Гуннхильд
Ветер злится. Трава извивается под его порывами и рассыпается в труху, тут же сливающуюся с почвой. Он злится, потому что не видит, куда летит в вязкой темноте.
Утром будет отлив, и на серебрящейся глади уже чернеет коса из песка, подкреплённого галькой. Уходит на покой потерявшая сияющую кровь луна. Ей на смену придут несколько беззвёздных ночей.
* * *
Она бежала за ветром, зачем-то пытаясь перегнать его. Удивительно, но ни одна кочка не выскочила с подлым коварством под ногу.
Она не устала, сил у неё полным-полно. Правда, хотелось упасть лицом в эти кочки и разрыдаться — как рыдала она в прошлом, зарывшись в сено, под протяжные вздохи Краснобокого.
Если снаружи скотника её слышали, то просто уходили. Хорошо, если по своим делам, а не ради свежего повода пошептаться о дочери Сигрид. Скотник летом разломали, а позавчера забили Краснобокого.
Подумав об этом, Гуннхильд всё же споткнулась… Что это за треск?
«И такой противный!»
Это платье не выдержало на колене. Как и тогда, порвалось.

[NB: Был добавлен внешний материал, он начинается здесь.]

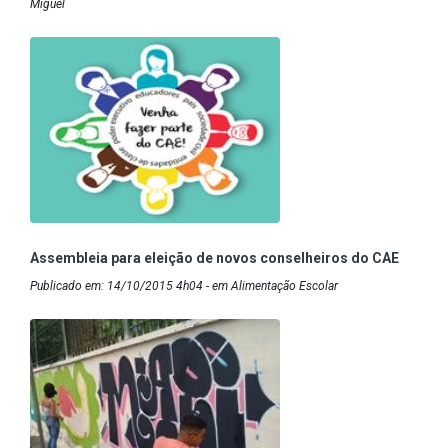
Miguel
Assembleia para eleição de novos conselheiros do CAE
Publicado em: 14/10/2015 4h04 - em Alimentação Escolar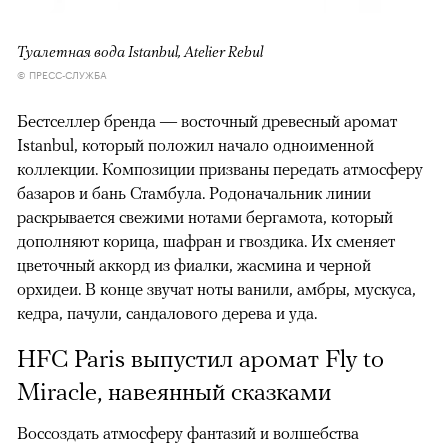
Туалетная вода Istanbul, Atelier Rebul
© ПРЕСС-СЛУЖБА
Бестселлер бренда — восточный древесный аромат
Istanbul, который положил начало одноименной
коллекции. Композиции призваны передать атмосферу
базаров и бань Стамбула. Родоначальник линии
раскрывается свежими нотами бергамота, который
дополняют корица, шафран и гвоздика. Их сменяет
цветочный аккорд из фиалки, жасмина и черной
орхидеи. В конце звучат ноты ванили, амбры, мускуса,
кедра, пачули, сандалового дерева и уда.
HFC Paris выпустил аромат Fly to
Miracle, навеянный сказками
Воссоздать атмосферу фантазий и волшебства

Закравшийся холодок говорил, что прореха широкая. Башмак с левой ноги слетел, но где он, в щели между камнями или в траве — она боялась отнять лицо от мокрого мха и оглянуться в сторону тревожно шелестевшего пролеска.
«Встанешь?»
Она опирается на ладони и…
«Ай!»
На ладонях блестящие, чёрные, сочащиеся горячим волдыри.
Неловко пошатываясь, источая от боли слёзы, она поднимается. Быстро-быстро, даже голова кружится несколько мгновений. Отряхивается и бежит навстречу утру.

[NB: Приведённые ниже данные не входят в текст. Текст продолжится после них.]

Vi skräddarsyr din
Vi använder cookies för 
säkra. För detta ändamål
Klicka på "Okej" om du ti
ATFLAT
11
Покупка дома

Утро лёгкое и пока что холодное, но скорей всего будет солнечным. А позади ползёт умирающий тёмный и душный вечер.
Все тогда тоже бежали к морю — конунг Харальд Рыжий Волк прибывал в Гнездо как новый хозяин… Когда умер Олав, стало умирать и Гнездо. Только славный герой-добытчик мог его спасти.
«Это с тех пор ты полюбила бегать, — встрял кто-то в мысли Гуннхильд, — и днём, и в сумерках».
Все хотели видеть Харальда. Потому что, как сказал певец, слава Рыжего Волка летит быстрее ветров, надувающих ему парус.
* * *
Слуги убежали, бросив все дела, которые им приказала сделать Сигрид. Какой дурак захочет гнуть спину под началом вздорной хозяйки, когда неподалёку вот-вот причалит драккар с героем на борту?
Сигрид злилась недолго — одиночество её умиротворяло. Слуг, этих ничтожеств, она понимала. Но Сигрид не имела права позволять себе то, что позволяли себе они. Сейчас мысли её, как жареные рыбёшки в неразбавленной простокваше, всплывали и тонули, расслаиваясь, теряя чешуйки. Простокваша застывала, наливалась красками, превращаясь в полудрагоценный камень, с пузырями и примесями внутри… Где руны её матери — резные белые косточки, принадлежавшие ещё бабушке?
Вон они, лежат у крыльца, среди по-весеннему слабых, по-весеннему нежно-зелёных травинок. Пусть валяются хоть до конца света. Сегодня они каждый раз выдавали новый ответ, и каждый раз это не был ответ, который она хотела.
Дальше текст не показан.